Charlemagne Palestine : Sacré Charlemagne!
Charlemagne Palestine, précurseur avec LaMonte Young, Terry Riley et autres Steve Reich d’une musique dite "minimaliste", repasse par Montréal. Il y a 20 ans qu’on l’avait vu…
Compositeur méconnu de la branche underground du milieu de la musique contemporaine américaine des années 70 (les Glass, Riley, Reich, Young, etc.), Charlemagne Palestine peut sans contredit être considéré comme un précurseur du phénomène de transe que l’on associe aux soirées raves, bien que sa musique se passe complètement du décervelant boum-boum de celles-ci. Le compositeur explore depuis les années 60 les drones, ou bourdons, répétant inlassablement certaines figures rythmiques sur un piano, par exemple, tout en tenant enfoncée la pédale forte afin de faire naître un bourdonnement harmonique (Palestine joue sur un piano Bösendorfer, choisi pour son octave supplémentaire dans les basses). Cette fois-ci, c’est à l’orgue que nous l’entendrons, et ce sera sur l’Opus 902 que les frères Casavant ont installé à l’église Saint-Jean-Baptiste en 1921 (et qui fut heureusement restauré en 1976).
Le compositeur a l’habitude des lieux sacrés, d’abord parce que c’est surtout là que l’on trouve les orgues, mais aussi pour avoir chanté durant plusieurs années, enfant, dans une synagogue de son Brooklyn natal, avant d’occuper le poste de carillonneur à l’église Saint-Thomas, à deux pas du Musée d’art moderne de New York. Joint en Belgique, où il réside dorénavant, et s’exprimant d’ailleurs dans un français très correct, le compositeur espère que les amateurs ne se retiendront pas de devoir pénétrer dans une église pour l’entendre: "On sait bien que c’est pour des raisons sociologiques et politiques que les meilleures orgues sont dans des églises… Ma performance durera approximativement deux heures et se déroulera dans une atmosphère sacrée, mais sans aucun rapport à quelque secte que ce soit!"
Palestine, qui est aussi un artiste visuel, a réglé le problème religieux il y a longtemps en adoptant une religion animiste dont les dieux sont des animaux… en peluche! Il éclate de rire: "Oui, j’ai ma propre tribu, et c’est très intégré dans toute ma vie quotidienne, avec ma femme et mes amis, depuis plus de 40 ans! Ça fait partie d’une oeuvre d’art total.
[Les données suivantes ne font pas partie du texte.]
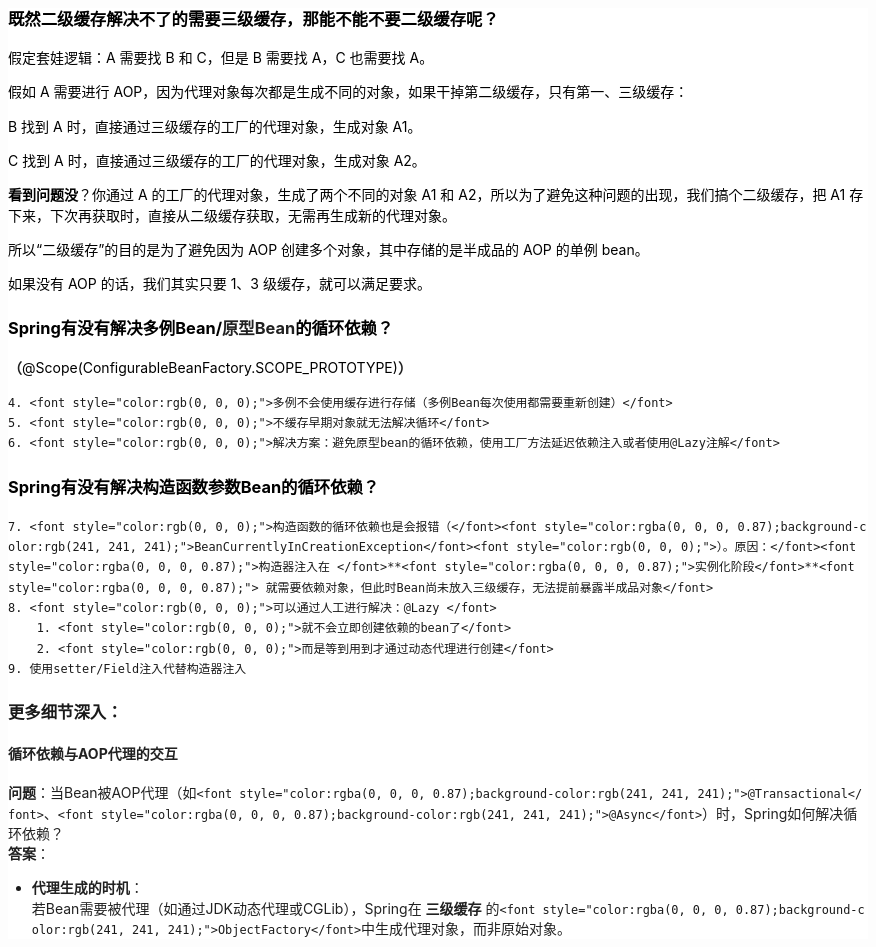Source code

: ### <font style="color:rgb(0, 0, 0);">既然二级缓存解决不了的需要三级缓存，那能不能不要二级缓存呢？</font>
<font style="color:rgb(0, 0, 0);"> 假定套娃逻辑：A 需要找 B 和 C，但是 B 需要找 A，C 也需要找 A。</font>

<font style="color:rgb(0, 0, 0);">假如 A 需要进⾏ AOP，因为代理对象每次都是⽣成不同的对象，如果⼲掉第⼆级缓存，只有第⼀、三级缓存：</font>

<font style="color:rgb(0, 0, 0);">B 找到 A 时，直接通过三级缓存的⼯⼚的代理对象，⽣成对象 A1。</font>

<font style="color:rgb(0, 0, 0);">C 找到 A 时，直接通过三级缓存的⼯⼚的代理对象，⽣成对象 A2。</font>

**<font style="color:rgb(0, 0, 0);">看到问题没</font>**<font style="color:rgb(0, 0, 0);">？你通过 A 的⼯⼚的代理对象，⽣成了两个不同的对象 A1 和 A2，所以为了避免这种问题的出现，我们搞个⼆级缓存，把 A1 存下来，下次再获取时，直接从⼆级缓存获取，⽆需再⽣成新的代理对象。</font>

<font style="color:rgb(0, 0, 0);">所以“⼆级缓存”的⽬的是为了避免因为 AOP 创建多个对象，其中存储的是半成品的 AOP 的单例 bean。</font>

<font style="color:rgb(0, 0, 0);">如果没有 AOP 的话，我们其实只要 1、3 级缓存，就可以满⾜要求。</font>

 

### <font style="color:rgb(0, 0, 0);">Spring有没有解决多例Bean/</font><font style="color:rgba(0, 0, 0, 0.87);">原型Bean</font><font style="color:rgb(0, 0, 0);">的循环依赖？</font>


**<font style="color:rgba(0, 0, 0, 0.87);">（</font>**<font style="color:#000000;">@Scope(ConfigurableBeanFactory.SCOPE_PROTOTYPE)</font>**<font style="color:rgba(0, 0, 0, 0.87);">）</font>**

    4. <font style="color:rgb(0, 0, 0);">多例不会使用缓存进行存储（多例Bean每次使用都需要重新创建）</font>
    5. <font style="color:rgb(0, 0, 0);">不缓存早期对象就无法解决循环</font>
    6. <font style="color:rgb(0, 0, 0);">解决方案：避免原型bean的循环依赖，使用工厂方法延迟依赖注入或者使用@Lazy注解</font>

### <font style="color:rgb(0, 0, 0);">Spring有没有解决构造函数参数Bean的循环依赖？</font>
    7. <font style="color:rgb(0, 0, 0);">构造函数的循环依赖也是会报错（</font><font style="color:rgba(0, 0, 0, 0.87);background-color:rgb(241, 241, 241);">BeanCurrentlyInCreationException</font><font style="color:rgb(0, 0, 0);">）。原因：</font><font style="color:rgba(0, 0, 0, 0.87);">构造器注入在 </font>**<font style="color:rgba(0, 0, 0, 0.87);">实例化阶段</font>**<font style="color:rgba(0, 0, 0, 0.87);"> 就需要依赖对象，但此时Bean尚未放入三级缓存，无法提前暴露半成品对象</font>
    8. <font style="color:rgb(0, 0, 0);">可以通过人工进行解决：@Lazy </font>
        1. <font style="color:rgb(0, 0, 0);">就不会立即创建依赖的bean了</font>
        2. <font style="color:rgb(0, 0, 0);">而是等到用到才通过动态代理进行创建</font>
    9. 使用setter/Field注入代替构造器注入

### 更多细节深入：
#### **<font style="color:rgba(0, 0, 0, 0.87);">循环依赖与AOP代理的交互</font>**
**<font style="color:rgba(0, 0, 0, 0.87);">问题</font>**<font style="color:rgba(0, 0, 0, 0.87);">：当Bean被AOP代理（如</font>`<font style="color:rgba(0, 0, 0, 0.87);background-color:rgb(241, 241, 241);">@Transactional</font>`<font style="color:rgba(0, 0, 0, 0.87);">、</font>`<font style="color:rgba(0, 0, 0, 0.87);background-color:rgb(241, 241, 241);">@Async</font>`<font style="color:rgba(0, 0, 0, 0.87);">）时，Spring如何解决循环依赖？  
</font>**<font style="color:rgba(0, 0, 0, 0.87);">答案</font>**<font style="color:rgba(0, 0, 0, 0.87);">：</font>

+ **<font style="color:rgba(0, 0, 0, 0.87);">代理生成的时机</font>**<font style="color:rgba(0, 0, 0, 0.87);">：  
</font><font style="color:rgba(0, 0, 0, 0.87);">若Bean需要被代理（如通过JDK动态代理或CGLib），Spring在</font><font style="color:rgba(0, 0, 0, 0.87);"> </font>**<font style="color:rgba(0, 0, 0, 0.87);">三级缓存</font>**<font style="color:rgba(0, 0, 0, 0.87);"> </font><font style="color:rgba(0, 0, 0, 0.87);">的</font>`<font style="color:rgba(0, 0, 0, 0.87);background-color:rgb(241, 241, 241);">ObjectFactory</font>`<font style="color:rgba(0, 0, 0, 0.87);">中生成代理对象，而非原始对象。</font>
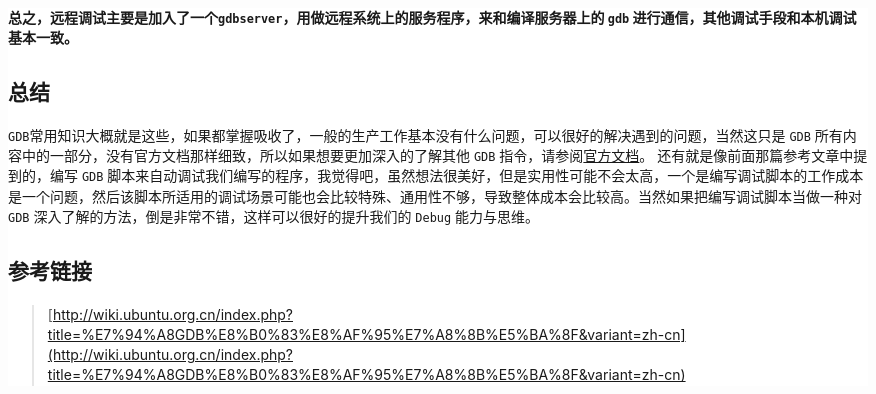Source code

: **总之，远程调试主要是加入了一个`gdbserver`，用做远程系统上的服务程序，来和编译服务器上的 `gdb` 进行通信，其他调试手段和本机调试基本一致。**
## 总结
`GDB`常用知识大概就是这些，如果都掌握吸收了，一般的生产工作基本没有什么问题，可以很好的解决遇到的问题，当然这只是 `GDB` 所有内容中的一部分，没有官方文档那样细致，所以如果想要更加深入的了解其他 `GDB` 指令，请参阅[官方文档](https://sourceware.org/gdb/download/onlinedocs/)。 还有就是像前面那篇参考文章中提到的，编写 `GDB` 脚本来自动调试我们编写的程序，我觉得吧，虽然想法很美好，但是实用性可能不会太高，一个是编写调试脚本的工作成本是一个问题，然后该脚本所适用的调试场景可能也会比较特殊、通用性不够，导致整体成本会比较高。当然如果把编写调试脚本当做一种对 `GDB` 深入了解的方法，倒是非常不错，这样可以很好的提升我们的 `Debug` 能力与思维。

## 参考链接

> [http://wiki.ubuntu.org.cn/index.php?title=%E7%94%A8GDB%E8%B0%83%E8%AF%95%E7%A8%8B%E5%BA%8F&variant=zh-cn](http://wiki.ubuntu.org.cn/index.php?title=%E7%94%A8GDB%E8%B0%83%E8%AF%95%E7%A8%8B%E5%BA%8F&variant=zh-cn)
J’arrive à ne présenter qu’un aspect à la fois, mais je préfère garder ensemble l’audio, le visuel et le rituel; c’est une façon de faire qui est millénaire!"
Rendu "célèbre", à une certaine échelle, par des performances au piano desquelles il sortait après plusieurs heures avec les mains ensanglantées, Palestine fait-il vraiment de la musique minimaliste? "C’est un peu le verre à moitié plein et le verre à moitié vide… Certains parlent de musique maximaliste!" L’oeuvre qu’il interprétera ici, Schlingen Blängen: Une ascension pour Shirley Lipschitz 1912-2006, est dédiée à sa mère, décédée tout récemment. "Nous étions venus ensemble à Montréal il y a 20 ans, alors que je participais au 20e anniversaire de la Galerie Graff. C’était une femme solide, féministe, qui défendait les droits des ouvriers, et c’est bien que je puisse lui rendre hommage chez vous à cette occasion."